- The task
Reproduce the MobileCoin Art Prize text between "Writer and curator" and "of our time.", inclusive.

[Text passage Boundary: Start]

MobileCoin Art Prize is an award that highlights, celebrates, and supports artwork addressing the integral topic of privacy. MobileCoin partnered with NADA Art Fair 2021 Miami to award the inaugural prize.
Writer and curator Andrew Berardini and MobileCoin art director Inga Bardselected three artists and projects that underlined the importance and nuances of the increasingly critical cultural negotiation of our time.
MobileCoin Art Prize Awardees are:
Gabriella Tores-Ferrar at Embajada, Puerto Rico
Hangama Amiri at Towards, Toronto
Black Experience isn't a Spectacle by afila.si presented by Anteism Books
Each artist recieved MOB equivalent to $2,500
Hangama Amiri, Eight Seated Women, 2021
Hangama Amiri’s pictorial quilts depict the domestic lives of women in Afghanistan under the Taliban. The Afghan-Canadian artist reveals how important private spaces become when citizens lose their public rights
and freedoms of expression. Such gatherings of women in mutual support reveal how private space is fundamental outside of the punishing rules and surveillance of governments that oppress their citizens.
Gabriella Torres Ferrer, PersonalDataMine 003, (from the series Mine Your Own Business), 2020
In Personal Data Mine 003 (from the series Mine Your Own Business, 2019), Gabriella Torres Ferrer connected their mother's credit card with a screen displaying how our consumer behavior is tracked and our digital privacy is violated by corporations. The work connects a familial tenderness with the troubling practice of data mining by huge corporations towards wealth and profit.

[Text passage Boundary: End]
[Data provided Boundary: Start]

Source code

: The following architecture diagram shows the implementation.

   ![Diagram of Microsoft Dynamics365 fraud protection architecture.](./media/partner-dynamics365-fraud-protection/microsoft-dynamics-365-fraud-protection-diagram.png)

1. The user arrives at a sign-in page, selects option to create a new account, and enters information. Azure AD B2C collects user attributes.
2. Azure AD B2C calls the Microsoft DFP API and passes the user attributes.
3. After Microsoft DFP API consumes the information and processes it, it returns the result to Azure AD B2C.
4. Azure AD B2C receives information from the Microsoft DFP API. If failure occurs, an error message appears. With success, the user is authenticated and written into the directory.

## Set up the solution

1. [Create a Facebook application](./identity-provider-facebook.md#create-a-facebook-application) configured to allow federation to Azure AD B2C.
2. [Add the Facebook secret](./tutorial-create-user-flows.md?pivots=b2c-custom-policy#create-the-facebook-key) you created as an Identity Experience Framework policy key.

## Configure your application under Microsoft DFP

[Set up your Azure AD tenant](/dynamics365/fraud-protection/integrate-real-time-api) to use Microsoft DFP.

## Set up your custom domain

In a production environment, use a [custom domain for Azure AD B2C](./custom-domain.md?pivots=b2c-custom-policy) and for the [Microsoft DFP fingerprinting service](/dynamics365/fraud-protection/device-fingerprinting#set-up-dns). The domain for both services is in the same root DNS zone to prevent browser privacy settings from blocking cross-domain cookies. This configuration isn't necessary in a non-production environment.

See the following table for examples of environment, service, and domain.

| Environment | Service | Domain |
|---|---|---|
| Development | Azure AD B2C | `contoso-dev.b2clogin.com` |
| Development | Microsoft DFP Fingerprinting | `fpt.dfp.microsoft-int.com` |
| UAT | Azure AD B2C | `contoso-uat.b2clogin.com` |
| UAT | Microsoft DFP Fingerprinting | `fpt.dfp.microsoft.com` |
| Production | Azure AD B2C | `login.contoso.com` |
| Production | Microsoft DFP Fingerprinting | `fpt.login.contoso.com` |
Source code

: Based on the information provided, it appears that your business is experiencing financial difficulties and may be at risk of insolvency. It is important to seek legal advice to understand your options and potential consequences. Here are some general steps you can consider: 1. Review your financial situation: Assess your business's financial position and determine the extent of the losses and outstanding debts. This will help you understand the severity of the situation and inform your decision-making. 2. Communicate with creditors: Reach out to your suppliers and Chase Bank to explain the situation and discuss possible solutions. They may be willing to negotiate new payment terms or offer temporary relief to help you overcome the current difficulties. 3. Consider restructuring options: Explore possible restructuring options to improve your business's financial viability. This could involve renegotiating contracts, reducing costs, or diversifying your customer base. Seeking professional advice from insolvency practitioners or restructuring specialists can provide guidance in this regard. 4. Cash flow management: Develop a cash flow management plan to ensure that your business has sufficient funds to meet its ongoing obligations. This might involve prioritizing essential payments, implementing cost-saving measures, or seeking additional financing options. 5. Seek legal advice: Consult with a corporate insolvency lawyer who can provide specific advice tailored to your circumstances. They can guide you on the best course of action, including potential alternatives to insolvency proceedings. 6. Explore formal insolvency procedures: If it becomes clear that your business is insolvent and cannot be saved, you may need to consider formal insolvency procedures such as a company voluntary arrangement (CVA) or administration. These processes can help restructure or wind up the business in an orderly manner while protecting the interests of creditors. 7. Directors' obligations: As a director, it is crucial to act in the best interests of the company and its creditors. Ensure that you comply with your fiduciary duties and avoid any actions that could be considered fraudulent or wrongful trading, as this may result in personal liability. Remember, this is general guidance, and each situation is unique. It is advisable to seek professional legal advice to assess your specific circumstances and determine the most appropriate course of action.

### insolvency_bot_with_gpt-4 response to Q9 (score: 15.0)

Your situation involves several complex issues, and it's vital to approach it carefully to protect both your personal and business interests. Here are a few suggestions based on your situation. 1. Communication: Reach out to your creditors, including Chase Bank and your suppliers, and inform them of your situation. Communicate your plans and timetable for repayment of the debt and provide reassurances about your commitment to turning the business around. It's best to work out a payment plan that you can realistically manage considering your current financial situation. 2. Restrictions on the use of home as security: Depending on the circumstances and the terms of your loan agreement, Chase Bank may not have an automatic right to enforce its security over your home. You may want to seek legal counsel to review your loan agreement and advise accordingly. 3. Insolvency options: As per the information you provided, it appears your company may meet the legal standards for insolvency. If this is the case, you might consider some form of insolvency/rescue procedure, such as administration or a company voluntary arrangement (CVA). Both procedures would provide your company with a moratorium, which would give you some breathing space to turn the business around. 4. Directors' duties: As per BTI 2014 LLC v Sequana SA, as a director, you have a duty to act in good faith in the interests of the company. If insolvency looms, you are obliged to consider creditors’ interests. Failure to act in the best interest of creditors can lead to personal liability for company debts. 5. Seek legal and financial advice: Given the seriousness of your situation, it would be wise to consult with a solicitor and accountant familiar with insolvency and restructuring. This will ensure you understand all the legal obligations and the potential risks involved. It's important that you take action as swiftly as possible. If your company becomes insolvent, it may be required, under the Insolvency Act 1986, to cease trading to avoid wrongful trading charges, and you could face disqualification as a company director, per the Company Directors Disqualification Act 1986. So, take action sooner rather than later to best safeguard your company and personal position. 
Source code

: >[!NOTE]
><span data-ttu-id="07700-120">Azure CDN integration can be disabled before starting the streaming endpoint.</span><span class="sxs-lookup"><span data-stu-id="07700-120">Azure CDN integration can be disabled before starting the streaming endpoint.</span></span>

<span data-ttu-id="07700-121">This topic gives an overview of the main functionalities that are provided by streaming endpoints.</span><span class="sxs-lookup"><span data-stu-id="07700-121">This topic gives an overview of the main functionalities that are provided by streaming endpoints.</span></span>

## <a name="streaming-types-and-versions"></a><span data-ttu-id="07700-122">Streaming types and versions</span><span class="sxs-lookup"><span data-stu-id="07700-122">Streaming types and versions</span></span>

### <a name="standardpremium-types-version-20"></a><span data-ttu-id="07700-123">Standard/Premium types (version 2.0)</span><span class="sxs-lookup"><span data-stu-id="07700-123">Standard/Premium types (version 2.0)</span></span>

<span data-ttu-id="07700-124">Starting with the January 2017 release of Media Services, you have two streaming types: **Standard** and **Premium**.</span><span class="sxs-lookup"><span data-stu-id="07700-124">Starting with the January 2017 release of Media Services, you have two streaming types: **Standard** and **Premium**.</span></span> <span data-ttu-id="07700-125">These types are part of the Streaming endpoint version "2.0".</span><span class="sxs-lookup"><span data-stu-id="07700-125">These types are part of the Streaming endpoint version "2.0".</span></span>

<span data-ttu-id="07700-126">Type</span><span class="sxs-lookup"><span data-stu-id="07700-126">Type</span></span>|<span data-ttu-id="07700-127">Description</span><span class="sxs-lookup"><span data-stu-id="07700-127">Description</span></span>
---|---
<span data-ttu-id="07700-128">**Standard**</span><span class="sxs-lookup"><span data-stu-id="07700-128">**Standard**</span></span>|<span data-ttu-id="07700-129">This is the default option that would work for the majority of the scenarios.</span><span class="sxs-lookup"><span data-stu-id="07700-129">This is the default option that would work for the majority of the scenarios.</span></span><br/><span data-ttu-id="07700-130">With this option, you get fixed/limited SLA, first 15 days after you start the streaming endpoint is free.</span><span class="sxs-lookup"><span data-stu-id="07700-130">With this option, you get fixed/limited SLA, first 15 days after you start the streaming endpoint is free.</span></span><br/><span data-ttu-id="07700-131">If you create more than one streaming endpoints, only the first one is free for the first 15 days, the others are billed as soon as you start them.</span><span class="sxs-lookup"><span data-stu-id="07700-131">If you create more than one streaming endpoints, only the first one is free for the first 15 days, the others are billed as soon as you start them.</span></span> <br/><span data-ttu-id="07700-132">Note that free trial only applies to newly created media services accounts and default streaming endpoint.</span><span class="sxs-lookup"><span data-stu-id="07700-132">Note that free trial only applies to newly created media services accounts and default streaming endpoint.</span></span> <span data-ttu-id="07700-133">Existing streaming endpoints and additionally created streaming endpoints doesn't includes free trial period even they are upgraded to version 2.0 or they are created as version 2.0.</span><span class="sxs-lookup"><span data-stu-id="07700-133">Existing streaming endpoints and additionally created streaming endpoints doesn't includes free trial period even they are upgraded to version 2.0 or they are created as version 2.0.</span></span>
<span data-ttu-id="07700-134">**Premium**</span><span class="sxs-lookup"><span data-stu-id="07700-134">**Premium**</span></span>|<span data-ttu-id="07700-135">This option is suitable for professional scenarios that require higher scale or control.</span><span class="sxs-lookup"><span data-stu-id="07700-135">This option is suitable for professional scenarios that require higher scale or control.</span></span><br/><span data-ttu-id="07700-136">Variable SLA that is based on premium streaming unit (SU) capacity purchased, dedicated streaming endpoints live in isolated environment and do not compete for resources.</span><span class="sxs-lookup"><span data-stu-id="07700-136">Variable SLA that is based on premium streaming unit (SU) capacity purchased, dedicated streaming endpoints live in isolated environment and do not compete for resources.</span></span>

[Data provided Boundary: End]

- Written reply
Writer and curator Andrew Berardini and MobileCoin art director Inga Bardselected three artists and projects that underlined the importance and nuances of the increasingly critical cultural negotiation of our time.